PROBLEM DESCRIPTION
Would you transcribe the line that holds "Туристические и Охотничьи товары", plus every line beneath it through the end of the data, exactly and with nothing added?

MATERIAL PROVIDED
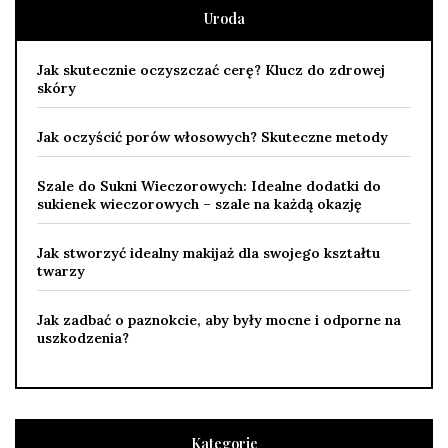
Uroda
Jak skutecznie oczyszczać cerę? Klucz do zdrowej
skóry
Jak oczyścić porów włosowych? Skuteczne metody
Szale do Sukni Wieczorowych: Idealne dodatki do
sukienek wieczorowych – szale na każdą okazję
Jak stworzyć idealny makijaż dla swojego kształtu
twarzy
Jak zadbać o paznokcie, aby były mocne i odporne na
uszkodzenia?
Kategorie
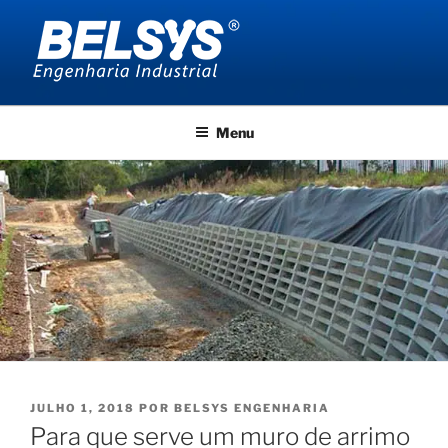
Pular
para
o
conteúdo
BELSYS ENGENHARIA
projetos de engenharia industrial
Menu
PUBLICADO
JULHO 1, 2018
POR
BELSYS ENGENHARIA
EM
Para que serve um muro de arrimo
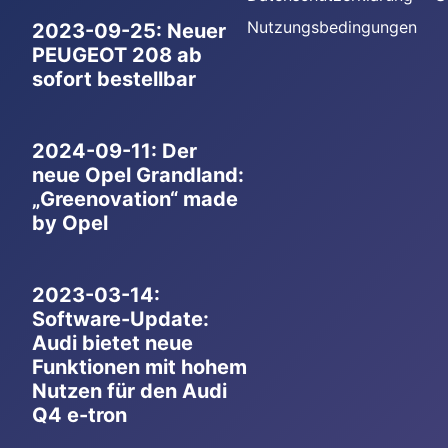
Nutzungsbedingungen
2023-09-25: Neuer
PEUGEOT 208 ab
sofort bestellbar
2024-09-11: Der
neue Opel Grandland:
„Greenovation“ made
by Opel
2023-03-14:
Software-Update:
Audi bietet neue
Funktionen mit hohem
Nutzen für den Audi
Q4 e-tron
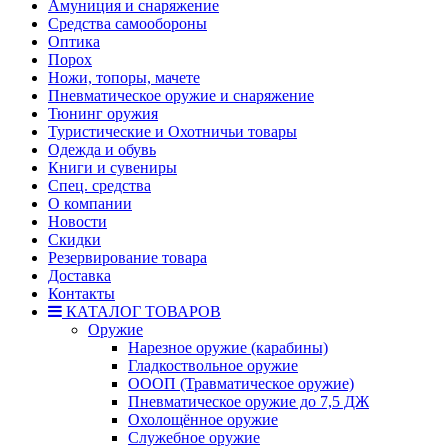
Амуниция и снаряжение
Средства самообороны
Оптика
Порох
Ножи, топоры, мачете
Пневматическое оружие и снаряжение
Тюнинг оружия
Туристические и Охотничьи товары
Одежда и обувь
Книги и сувениры
Спец. средства
О компании
Новости
Скидки
Резервирование товара
Доставка
Контакты
КАТАЛОГ ТОВАРОВ
Оружие
Нарезное оружие (карабины)
Гладкоствольное оружие
ОООП (Травматическое оружие)
Пневматическое оружие до 7,5 ДЖ
Охолощённое оружие
Служебное оружие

TASK SOLUTION
Туристические и Охотничьи товары
Одежда и обувь
Книги и сувениры
Спец. средства
О компании
Новости
Скидки
Резервирование товара
Доставка
Контакты
КАТАЛОГ ТОВАРОВ
Оружие
Нарезное оружие (карабины)
Гладкоствольное оружие
ОООП (Травматическое оружие)
Пневматическое оружие до 7,5 ДЖ
Охолощённое оружие
Служебное оружие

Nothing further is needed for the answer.